= Hairong Qi =

Chinese computer scientist

Hairong Qi (born 1970) is a Chinese computer scientist known for her work in image processing, computer vision, signal processing, sensor networks, and visual sensor networks. She is Gonzalez Family Professor of Electrical Engineering and Computer Science at the University of Tennessee.

==Education and career==
Qi studied computer science at Northern Jiaotong University, earning a bachelor's degree in 1992 and a master's degree in 1995. She came to the US for doctoral study at North Carolina State University, and completed her Ph.D. there in 1999. Her dissertation, A High-Resolution, Large-Area, Digital Imaging System, was supervised by Wesley Snyder.

She joined the University of Tennessee faculty in 1999, and was named Gonzalez Family Professor in 2014.

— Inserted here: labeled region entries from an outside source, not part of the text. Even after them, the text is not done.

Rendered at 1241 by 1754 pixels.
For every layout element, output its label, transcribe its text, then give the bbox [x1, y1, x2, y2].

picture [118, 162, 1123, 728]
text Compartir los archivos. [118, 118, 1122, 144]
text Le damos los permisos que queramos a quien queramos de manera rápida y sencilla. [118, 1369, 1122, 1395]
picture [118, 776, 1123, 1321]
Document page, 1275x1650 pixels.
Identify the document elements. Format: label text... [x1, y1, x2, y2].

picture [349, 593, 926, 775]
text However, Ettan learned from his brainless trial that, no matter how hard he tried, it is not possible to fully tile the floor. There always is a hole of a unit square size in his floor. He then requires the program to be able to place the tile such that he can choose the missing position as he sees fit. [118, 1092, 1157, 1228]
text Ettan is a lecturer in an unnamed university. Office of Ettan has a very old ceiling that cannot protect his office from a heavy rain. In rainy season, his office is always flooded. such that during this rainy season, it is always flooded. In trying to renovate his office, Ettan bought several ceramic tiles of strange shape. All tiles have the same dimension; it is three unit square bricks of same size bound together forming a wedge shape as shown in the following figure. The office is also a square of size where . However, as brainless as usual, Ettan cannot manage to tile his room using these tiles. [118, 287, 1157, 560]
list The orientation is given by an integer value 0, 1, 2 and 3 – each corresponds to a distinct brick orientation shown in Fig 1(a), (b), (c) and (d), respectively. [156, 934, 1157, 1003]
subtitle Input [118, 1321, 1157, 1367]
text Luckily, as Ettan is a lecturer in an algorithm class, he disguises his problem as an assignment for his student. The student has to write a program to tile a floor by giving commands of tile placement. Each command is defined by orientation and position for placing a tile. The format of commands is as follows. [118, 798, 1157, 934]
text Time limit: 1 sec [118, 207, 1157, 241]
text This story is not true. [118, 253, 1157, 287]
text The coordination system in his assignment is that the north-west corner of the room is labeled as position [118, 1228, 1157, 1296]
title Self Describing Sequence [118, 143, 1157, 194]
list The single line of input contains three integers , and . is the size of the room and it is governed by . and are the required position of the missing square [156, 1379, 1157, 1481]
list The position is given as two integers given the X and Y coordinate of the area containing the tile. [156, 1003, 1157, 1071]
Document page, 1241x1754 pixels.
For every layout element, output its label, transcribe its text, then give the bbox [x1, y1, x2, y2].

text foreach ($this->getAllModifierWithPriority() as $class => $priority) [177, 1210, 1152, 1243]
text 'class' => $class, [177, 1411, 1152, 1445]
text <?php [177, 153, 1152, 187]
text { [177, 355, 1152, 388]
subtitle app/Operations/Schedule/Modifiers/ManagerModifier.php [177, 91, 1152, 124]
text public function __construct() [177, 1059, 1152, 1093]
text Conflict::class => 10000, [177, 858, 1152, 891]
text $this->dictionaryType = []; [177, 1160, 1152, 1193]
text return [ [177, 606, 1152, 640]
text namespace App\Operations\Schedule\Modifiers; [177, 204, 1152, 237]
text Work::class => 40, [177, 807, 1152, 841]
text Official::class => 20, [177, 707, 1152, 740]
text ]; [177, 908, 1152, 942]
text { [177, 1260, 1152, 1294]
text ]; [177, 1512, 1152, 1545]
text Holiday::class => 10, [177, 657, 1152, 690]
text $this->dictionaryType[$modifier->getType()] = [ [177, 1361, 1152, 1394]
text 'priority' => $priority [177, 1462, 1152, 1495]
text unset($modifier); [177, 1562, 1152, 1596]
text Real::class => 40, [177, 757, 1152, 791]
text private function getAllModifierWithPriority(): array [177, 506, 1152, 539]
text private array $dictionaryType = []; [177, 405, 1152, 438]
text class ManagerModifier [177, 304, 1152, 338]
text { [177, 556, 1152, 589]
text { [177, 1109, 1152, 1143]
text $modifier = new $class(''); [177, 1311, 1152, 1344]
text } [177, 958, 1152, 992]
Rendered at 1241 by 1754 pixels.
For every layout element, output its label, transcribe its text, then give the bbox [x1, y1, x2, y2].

In 2022, Qi was a part of a team using a $1 million grant to produce and implement a computer vision system to monitor poultry production. The project aims to create a computer vision system to monitor animal-based measures in real time. The grant was funded by the Agriculture and Food Research Initiative. Although similar projects have been undertaken for larger animals, researchers state that poultry are more difficult due to their smaller size and higher populations. The team for this project includes Yang Zhao, Robert Burns, Hao Gan, Shawn Hawkins, Daniel Berckmans, Maria Prado and Hairong Qi.

==Books==
Qi is the coauthor, with Wesley Snyder, of two books in computer vision: Machine Vision (Cambridge University Press, 2004), and Fundamentals of Computer Vision (Cambridge University Press, 2017).

==Recognition==
Qi was elected as an IEEE Fellow in 2018 "for contributions to collaborative signal processing in sensor networks".